• ワイシャツの襟

    アンデルセン童話
    むかしむかし、というほど昔でもないけれど、あるところに、とってもおしゃれな紳士がいました。その紳士が持っていたシャツの中に、一枚だけ、とくべつ自分がえらいと思っている「えり」がいました。

    「ぼくは、まっしろで、パリッとしていて、だれよりもかっこいいんだ!」えりくんはいつもそう思っていました。

    ある日、えりくんは、美しいガーターベルトさんに出会いました。「こんにちは、ガーターベルトさん。ぼくは世界でいちばんすてきなえりだよ。ぼくとお話ししない?」
    でも、ガーターベルトさんは、えりくんがあまりにもじぶんのことばかり話すので、ちょっとびっくりしてしまいました。「あら、あなたはとってもおしゃべりなのね」とだけ言って、行ってしまいました。

    えりくんはがっかりしましたが、すぐに気を取り直しました。「ふん、ぼくの魅力がわからないなんて、かわいそうに!」

    その後、えりくんは何度も洗濯されて、だんだんくたびれてきました。紳士も、もうこのえりは古いな、と思うようになりました。
    とうとう、えりくんは、古着屋さんに売られてしまいました。そこでも、えりくんは「ぼくはもともと、とってもえらい紳士のえりだったんだぞ!」と、ほかの古着たちにじまんしていました。

    ある日、えりくんは、大きな紙工場へ連れていかれました。
    「ええっ、ぼくはどうなっちゃうの?」
    えりくんは、ほかの古い布きれたちと一緒に、大きな機械に入れられて、ぐちゃぐちゃにされて、どろどろの液体にされてしまいました。そして、うすーくのばされて、まっしろな紙になったのです。

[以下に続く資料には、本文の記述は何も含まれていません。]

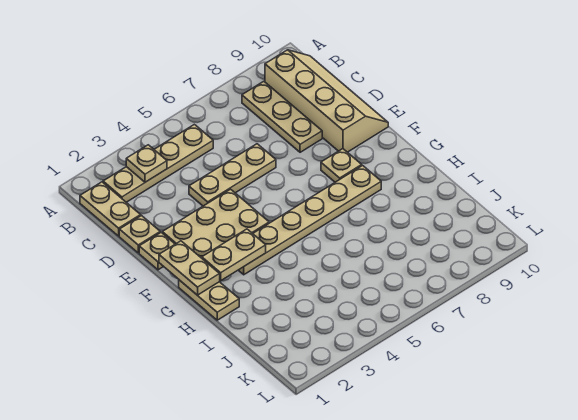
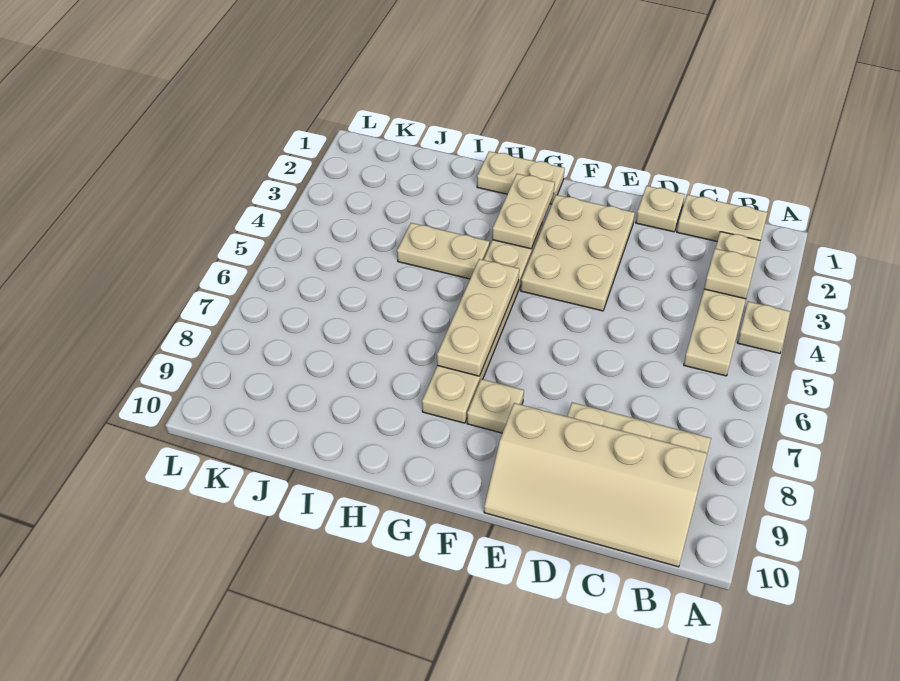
tan plate D4:D6 level 1 -> tan plate G5:G7 level 2
tan plate E1 level 1 -> tan plate A4 level 1
tan plate F1:G1 level 2 -> tan plate H4:I4 level 1

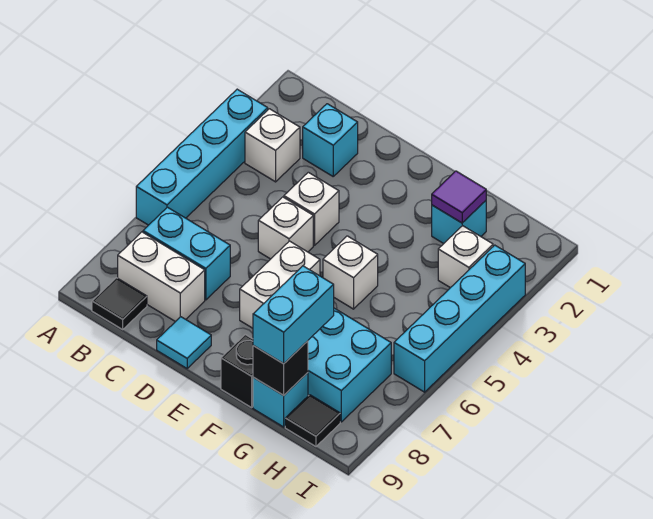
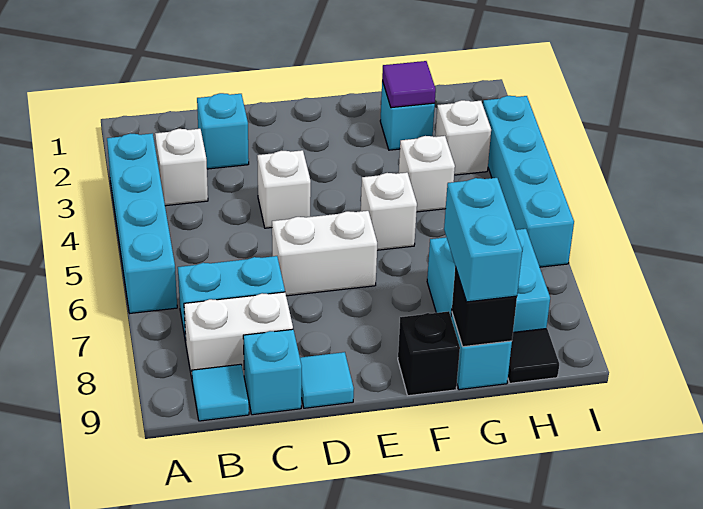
black tile B9 level 1 -> cyan tile B9 level 1
none -> cyan brick C9 level 1
white brick D5 level 1 -> white brick G4 level 1
white brick E6:E7 level 1 -> white brick D6:E6 level 1

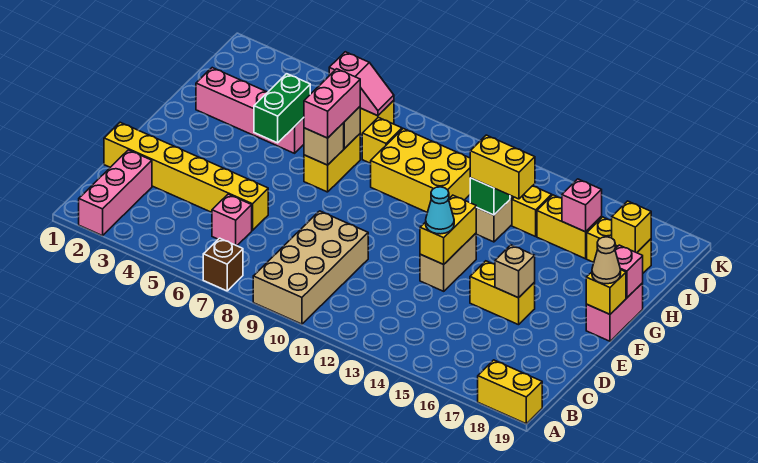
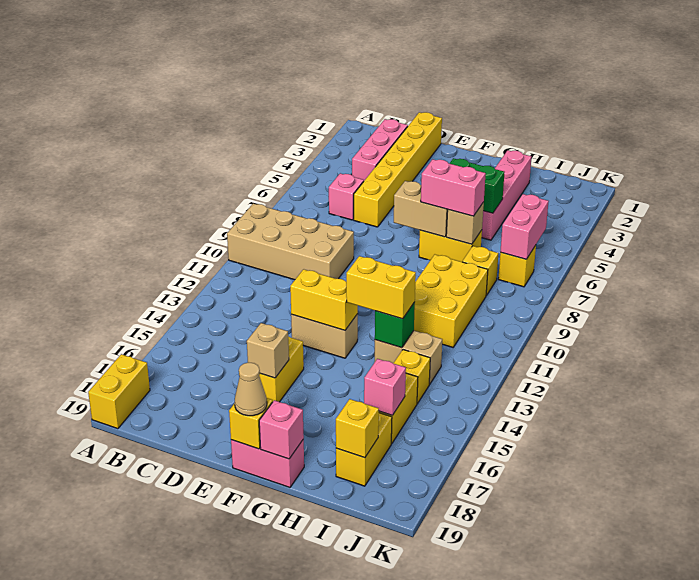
pink brick A2:C2 level 1 -> pink brick C2:C4 level 1
brown brick A7 level 1 -> none
cyan cone E13 level 3 -> none
tan brick G7 level 2 -> tan brick F7:G7 level 2
yellow brick H13:H14 level 3 -> yellow brick G13:H13 level 3
pink slope J6:J7 level 2 top 6 -> pink brick J6:J7 level 2

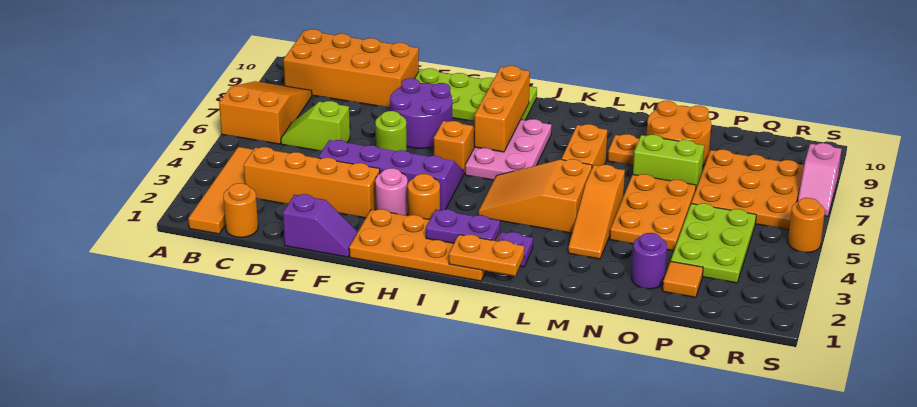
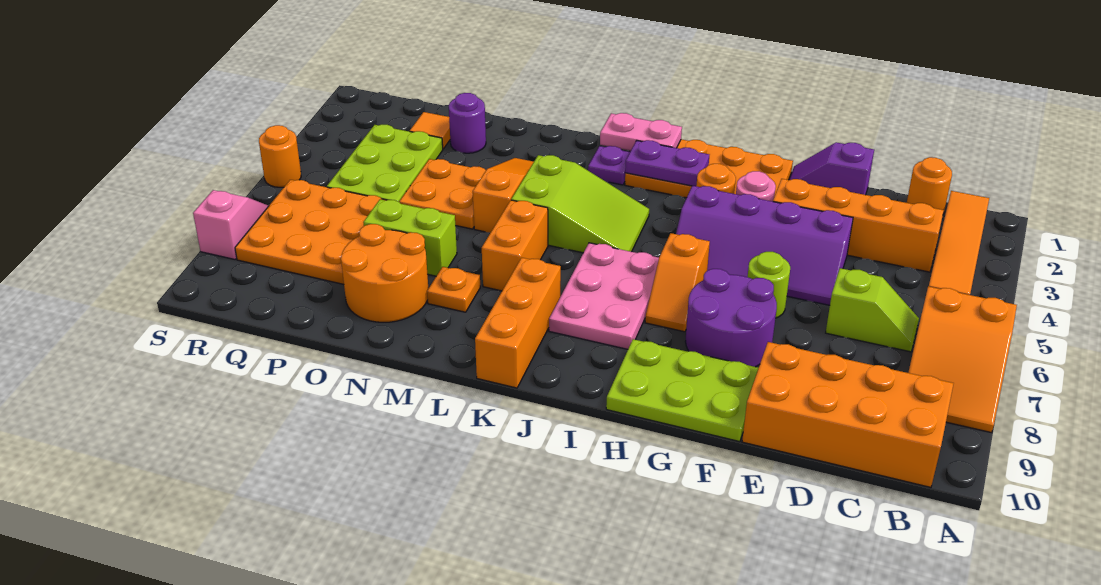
lime plate F9:I10 level 1 -> lime plate F9:H10 level 1
orange brick I7:I9 level 2 -> orange brick K8:K10 level 1
orange plate J1:K1 level 2 -> pink plate J1:K1 level 2
orange slope J4:L5 level 1 top L -> lime slope J4:L5 level 1 top L
orange plate N4:O6 level 1 -> orange plate N4:O5 level 1

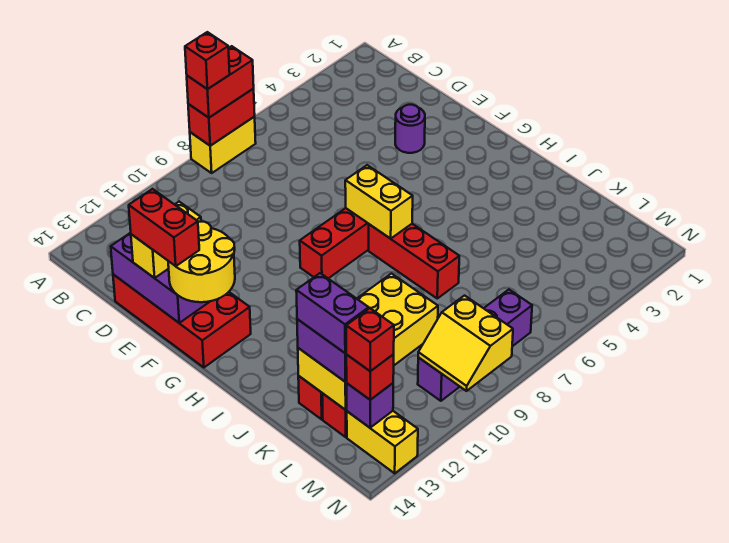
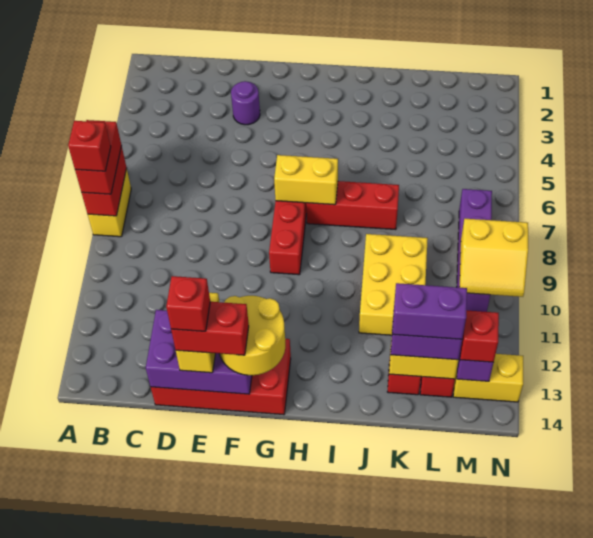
red brick M13 level 4 -> red brick E14 level 5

    「わあ、ぼく、紙になっちゃった!」えりくんはびっくりしました。でも、まっしろで、きれいな紙です。
    「これなら、また何かすてきなことに使ってもらえるかもしれないぞ!」

    そして、なんと、そのまっしろな紙には、えりさんのものがたりがぜんぶ書かれたのです!えりくんが、どれだけ自分がすばらしいと思っていたか、ガーターベルトさんにふられたこと、そして紙になったことまで、ぜーんぶです。
    その物語が書かれた紙は、本になって、たくさんの人に読まれました。

    えりくんは、もうシャツのえりではありませんでしたが、自分の物語がたくさんの人に読まれるのを知って、ちょっぴりうれしくなりました。
    「ふふん、やっぱりぼくは、ただのえりじゃなかったんだ!」
    紙になったえりくんは、本の中で、いつまでも自分の物語を語り続けるのでした。